Plastic pollution is a problem that doesn’t seem to be going away. Global plastic manufacturing has produced 8.3 billion metric tons of plastic since the 1950s and most now resides in either a landfill or the natural environment. It’s a necessary material in virtually everything we use on a day-to-day basis, from our cell phones to food packaging to mattresses to cars. Unfortunately, neither we nor nature have figured out how to dispose of plastic waste without impacting our ecosystems, water supplies and food. For example, a study of 159 samples of tap water, beer and commercial sea salt found that 81 percent of the tap water samples and all of the beer and salt samples contained plastic fibers.
Voluntary actions by businesses coupled with some government policies represent initial steps toward tackling the plastic problem. American Airlines, Sodexo, Bon Appetit, Aramark, Red Lobster, Starbucks and United Airlines are just a few major companies to ban, limit, phase-out or eliminate plastic straws, cups and other items from their operations. California took a page from behavioral economics and passed a law preventing restaurants from automatically giving customers straws. Recently, the U.S. Congress stepped up by passing the Save our Seas Act, which reauthorizes funding for the National Oceanic and Atmospheric Administration to spend a maximum of $10 million per year for five years to remove plastic trash from the oceans and encourages federal trade negotiators to push foreign government to improve their waste management. These laws and policies are by no means comprehensive, but they represent powerful first steps to address this new type of pollution.
However, as governments and industry explore and test policies to reduce plastic pollution, powerful tools and metrics will be necessary to evaluate the success of these policies. How should we measure our global reliance on plastics? How do we estimate the health and safety costs and benefits associated with plastics? Did the cost of a given policy outweigh the benefits? These data will allow for effective policy-planning.
Is It Working?
After periods of monitoring and evaluation there should be enough information to determine what changes are needed to improve a policy. Maybe the policy in question did not achieve its intended outcome and should be abandoned altogether. Maybe there is another policy hindering the success of the policy under review that can be tweaked to improve results.

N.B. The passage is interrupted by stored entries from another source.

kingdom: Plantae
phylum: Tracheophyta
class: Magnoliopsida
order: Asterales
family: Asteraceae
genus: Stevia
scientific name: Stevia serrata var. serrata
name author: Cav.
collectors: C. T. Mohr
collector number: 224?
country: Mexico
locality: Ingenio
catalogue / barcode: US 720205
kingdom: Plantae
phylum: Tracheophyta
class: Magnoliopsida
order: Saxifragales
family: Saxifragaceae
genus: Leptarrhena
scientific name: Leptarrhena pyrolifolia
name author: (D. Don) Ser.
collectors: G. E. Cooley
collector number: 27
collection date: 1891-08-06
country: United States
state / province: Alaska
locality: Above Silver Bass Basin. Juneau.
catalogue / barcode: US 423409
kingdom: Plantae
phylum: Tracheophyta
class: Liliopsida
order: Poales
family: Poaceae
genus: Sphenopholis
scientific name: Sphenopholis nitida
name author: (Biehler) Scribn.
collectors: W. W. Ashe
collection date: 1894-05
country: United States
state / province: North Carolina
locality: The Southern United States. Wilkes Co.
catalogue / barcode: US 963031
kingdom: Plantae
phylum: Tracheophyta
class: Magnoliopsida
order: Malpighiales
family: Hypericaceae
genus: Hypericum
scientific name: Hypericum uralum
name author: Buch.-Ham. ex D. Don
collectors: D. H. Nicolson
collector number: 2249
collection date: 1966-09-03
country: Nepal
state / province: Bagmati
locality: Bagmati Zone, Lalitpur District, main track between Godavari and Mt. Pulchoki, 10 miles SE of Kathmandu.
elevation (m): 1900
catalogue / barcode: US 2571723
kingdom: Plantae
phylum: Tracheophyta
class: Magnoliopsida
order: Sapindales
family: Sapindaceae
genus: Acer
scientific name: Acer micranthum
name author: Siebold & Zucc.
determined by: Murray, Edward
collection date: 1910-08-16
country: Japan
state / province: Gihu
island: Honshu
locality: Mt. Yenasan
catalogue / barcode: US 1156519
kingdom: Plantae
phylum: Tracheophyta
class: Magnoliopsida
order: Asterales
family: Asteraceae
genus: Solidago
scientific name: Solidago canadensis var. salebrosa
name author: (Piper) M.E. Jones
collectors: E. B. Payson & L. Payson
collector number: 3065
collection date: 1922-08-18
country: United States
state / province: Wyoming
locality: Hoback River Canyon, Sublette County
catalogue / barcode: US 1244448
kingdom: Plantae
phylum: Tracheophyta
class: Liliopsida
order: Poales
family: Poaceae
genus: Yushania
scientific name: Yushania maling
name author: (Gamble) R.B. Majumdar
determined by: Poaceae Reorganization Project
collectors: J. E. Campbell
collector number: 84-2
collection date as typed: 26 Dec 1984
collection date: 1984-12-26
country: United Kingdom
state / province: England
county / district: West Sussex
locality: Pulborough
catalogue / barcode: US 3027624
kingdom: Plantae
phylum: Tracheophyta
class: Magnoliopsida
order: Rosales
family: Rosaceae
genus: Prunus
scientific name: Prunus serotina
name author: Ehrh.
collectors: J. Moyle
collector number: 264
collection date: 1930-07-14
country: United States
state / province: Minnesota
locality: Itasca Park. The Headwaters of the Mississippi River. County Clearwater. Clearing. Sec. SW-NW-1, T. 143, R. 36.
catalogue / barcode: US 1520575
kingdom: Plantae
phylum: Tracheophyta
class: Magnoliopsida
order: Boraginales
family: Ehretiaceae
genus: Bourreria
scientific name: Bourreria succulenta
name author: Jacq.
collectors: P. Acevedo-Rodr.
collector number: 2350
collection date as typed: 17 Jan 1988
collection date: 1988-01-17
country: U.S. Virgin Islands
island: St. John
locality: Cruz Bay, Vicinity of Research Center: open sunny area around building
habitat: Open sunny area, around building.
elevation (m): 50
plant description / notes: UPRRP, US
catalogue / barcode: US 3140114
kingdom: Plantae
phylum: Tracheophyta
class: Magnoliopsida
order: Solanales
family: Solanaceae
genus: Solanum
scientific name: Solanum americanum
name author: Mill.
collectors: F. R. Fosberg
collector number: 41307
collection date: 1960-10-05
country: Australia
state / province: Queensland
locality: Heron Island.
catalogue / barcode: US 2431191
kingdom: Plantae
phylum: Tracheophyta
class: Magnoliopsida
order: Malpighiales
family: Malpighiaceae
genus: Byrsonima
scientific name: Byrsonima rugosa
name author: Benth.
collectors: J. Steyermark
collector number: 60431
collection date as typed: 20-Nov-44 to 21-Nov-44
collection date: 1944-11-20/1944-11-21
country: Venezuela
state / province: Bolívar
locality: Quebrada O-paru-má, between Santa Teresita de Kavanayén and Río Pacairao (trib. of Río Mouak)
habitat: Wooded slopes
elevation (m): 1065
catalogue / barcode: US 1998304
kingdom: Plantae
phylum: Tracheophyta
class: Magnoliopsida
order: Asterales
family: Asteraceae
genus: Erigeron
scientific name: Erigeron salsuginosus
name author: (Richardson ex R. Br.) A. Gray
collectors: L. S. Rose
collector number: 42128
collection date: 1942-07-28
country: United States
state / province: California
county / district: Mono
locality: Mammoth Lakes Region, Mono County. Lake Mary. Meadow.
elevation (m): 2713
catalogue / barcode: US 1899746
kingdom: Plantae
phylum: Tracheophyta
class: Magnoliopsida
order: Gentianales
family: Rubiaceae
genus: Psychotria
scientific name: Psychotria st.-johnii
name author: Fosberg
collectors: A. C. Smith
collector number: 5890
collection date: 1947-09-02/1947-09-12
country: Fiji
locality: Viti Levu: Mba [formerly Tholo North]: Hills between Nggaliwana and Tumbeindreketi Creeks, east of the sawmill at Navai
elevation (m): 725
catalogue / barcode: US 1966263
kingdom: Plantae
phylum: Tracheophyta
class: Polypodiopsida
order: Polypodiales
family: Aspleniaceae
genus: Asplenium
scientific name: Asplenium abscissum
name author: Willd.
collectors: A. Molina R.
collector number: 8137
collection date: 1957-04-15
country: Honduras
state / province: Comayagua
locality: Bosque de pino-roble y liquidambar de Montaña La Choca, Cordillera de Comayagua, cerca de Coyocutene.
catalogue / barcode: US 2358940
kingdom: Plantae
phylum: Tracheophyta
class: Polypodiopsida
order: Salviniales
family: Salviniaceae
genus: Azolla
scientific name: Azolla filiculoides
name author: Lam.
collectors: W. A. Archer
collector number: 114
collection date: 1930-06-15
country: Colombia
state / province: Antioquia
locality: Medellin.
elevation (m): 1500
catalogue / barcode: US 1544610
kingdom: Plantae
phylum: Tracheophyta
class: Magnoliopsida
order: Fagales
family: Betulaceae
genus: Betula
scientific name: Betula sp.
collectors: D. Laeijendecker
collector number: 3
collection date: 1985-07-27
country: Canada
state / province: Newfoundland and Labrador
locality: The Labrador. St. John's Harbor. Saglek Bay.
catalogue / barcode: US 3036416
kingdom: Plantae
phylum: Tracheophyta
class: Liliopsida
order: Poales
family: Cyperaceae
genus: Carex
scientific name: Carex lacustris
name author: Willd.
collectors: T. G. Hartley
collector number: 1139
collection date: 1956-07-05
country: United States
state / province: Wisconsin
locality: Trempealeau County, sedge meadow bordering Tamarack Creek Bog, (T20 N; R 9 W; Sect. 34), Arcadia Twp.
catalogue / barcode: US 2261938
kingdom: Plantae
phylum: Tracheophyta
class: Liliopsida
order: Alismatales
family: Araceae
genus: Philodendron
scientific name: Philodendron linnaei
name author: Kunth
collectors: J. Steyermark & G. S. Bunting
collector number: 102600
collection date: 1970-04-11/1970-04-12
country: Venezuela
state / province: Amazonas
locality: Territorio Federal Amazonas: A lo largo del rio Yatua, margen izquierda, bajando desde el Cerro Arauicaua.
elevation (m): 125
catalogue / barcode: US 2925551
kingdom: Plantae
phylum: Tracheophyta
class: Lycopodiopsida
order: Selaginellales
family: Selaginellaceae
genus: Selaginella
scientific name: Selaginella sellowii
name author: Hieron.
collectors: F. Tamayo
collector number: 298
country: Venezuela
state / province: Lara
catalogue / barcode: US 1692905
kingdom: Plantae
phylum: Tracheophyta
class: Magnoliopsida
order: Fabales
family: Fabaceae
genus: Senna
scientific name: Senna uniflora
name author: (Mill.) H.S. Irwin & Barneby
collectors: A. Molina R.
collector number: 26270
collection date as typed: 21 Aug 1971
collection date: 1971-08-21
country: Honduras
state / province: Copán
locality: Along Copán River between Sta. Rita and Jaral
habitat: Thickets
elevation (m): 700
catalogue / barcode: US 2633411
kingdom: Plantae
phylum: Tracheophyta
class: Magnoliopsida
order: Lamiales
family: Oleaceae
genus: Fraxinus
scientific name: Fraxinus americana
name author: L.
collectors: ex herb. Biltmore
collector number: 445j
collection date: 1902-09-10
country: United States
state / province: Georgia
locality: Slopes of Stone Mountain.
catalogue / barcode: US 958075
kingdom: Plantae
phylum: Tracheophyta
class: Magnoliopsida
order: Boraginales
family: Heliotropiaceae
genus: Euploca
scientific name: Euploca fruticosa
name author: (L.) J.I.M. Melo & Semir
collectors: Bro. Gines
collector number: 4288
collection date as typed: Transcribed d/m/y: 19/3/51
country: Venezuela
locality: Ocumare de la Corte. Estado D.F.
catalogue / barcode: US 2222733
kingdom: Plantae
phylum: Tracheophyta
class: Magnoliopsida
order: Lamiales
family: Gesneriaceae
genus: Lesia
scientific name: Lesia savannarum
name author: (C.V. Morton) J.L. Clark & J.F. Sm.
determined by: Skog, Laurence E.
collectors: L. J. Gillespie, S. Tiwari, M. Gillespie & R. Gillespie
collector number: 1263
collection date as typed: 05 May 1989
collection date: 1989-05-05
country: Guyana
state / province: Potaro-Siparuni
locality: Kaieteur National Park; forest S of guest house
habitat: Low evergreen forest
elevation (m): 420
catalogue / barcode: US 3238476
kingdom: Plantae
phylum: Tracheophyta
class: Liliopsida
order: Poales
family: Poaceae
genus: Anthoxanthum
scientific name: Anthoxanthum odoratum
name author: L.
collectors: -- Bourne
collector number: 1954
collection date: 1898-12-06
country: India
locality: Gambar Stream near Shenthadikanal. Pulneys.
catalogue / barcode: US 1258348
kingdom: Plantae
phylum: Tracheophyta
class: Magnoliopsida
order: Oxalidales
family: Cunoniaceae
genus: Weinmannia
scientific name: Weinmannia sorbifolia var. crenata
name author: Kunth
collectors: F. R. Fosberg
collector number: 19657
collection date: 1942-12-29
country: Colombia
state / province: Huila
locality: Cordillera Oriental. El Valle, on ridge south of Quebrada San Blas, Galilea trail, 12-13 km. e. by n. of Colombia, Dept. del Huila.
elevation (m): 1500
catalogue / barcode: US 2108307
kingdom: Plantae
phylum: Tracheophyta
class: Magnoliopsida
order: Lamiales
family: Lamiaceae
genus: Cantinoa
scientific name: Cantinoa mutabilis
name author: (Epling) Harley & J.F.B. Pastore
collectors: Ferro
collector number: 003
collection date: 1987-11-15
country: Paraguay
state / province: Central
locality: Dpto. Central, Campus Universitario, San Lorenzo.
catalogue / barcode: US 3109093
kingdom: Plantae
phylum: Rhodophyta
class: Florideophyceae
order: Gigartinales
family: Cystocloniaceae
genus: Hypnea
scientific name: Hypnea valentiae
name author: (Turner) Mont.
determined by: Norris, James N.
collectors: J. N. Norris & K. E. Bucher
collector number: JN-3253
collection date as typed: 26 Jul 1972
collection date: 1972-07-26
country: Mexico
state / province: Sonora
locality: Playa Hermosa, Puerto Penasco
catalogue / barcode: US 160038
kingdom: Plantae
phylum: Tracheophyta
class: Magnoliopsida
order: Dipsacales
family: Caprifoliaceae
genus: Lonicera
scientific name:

Industry has signaled that plastic straws, cups, and coffee stirrers are the least costly items to remove from operations and thus represent the lowest hanging fruit given the available substitutes. However, when it comes to removing other plastics for which there are fewer substitutes—things such as food packaging, clothing, phone, or other daily use products—a proper framework for quantifying the benefits of eliminating plastic will be crucial to tackling plastic pollution and ensuring our oceans, waterways and ecosystems stay healthy for future generations.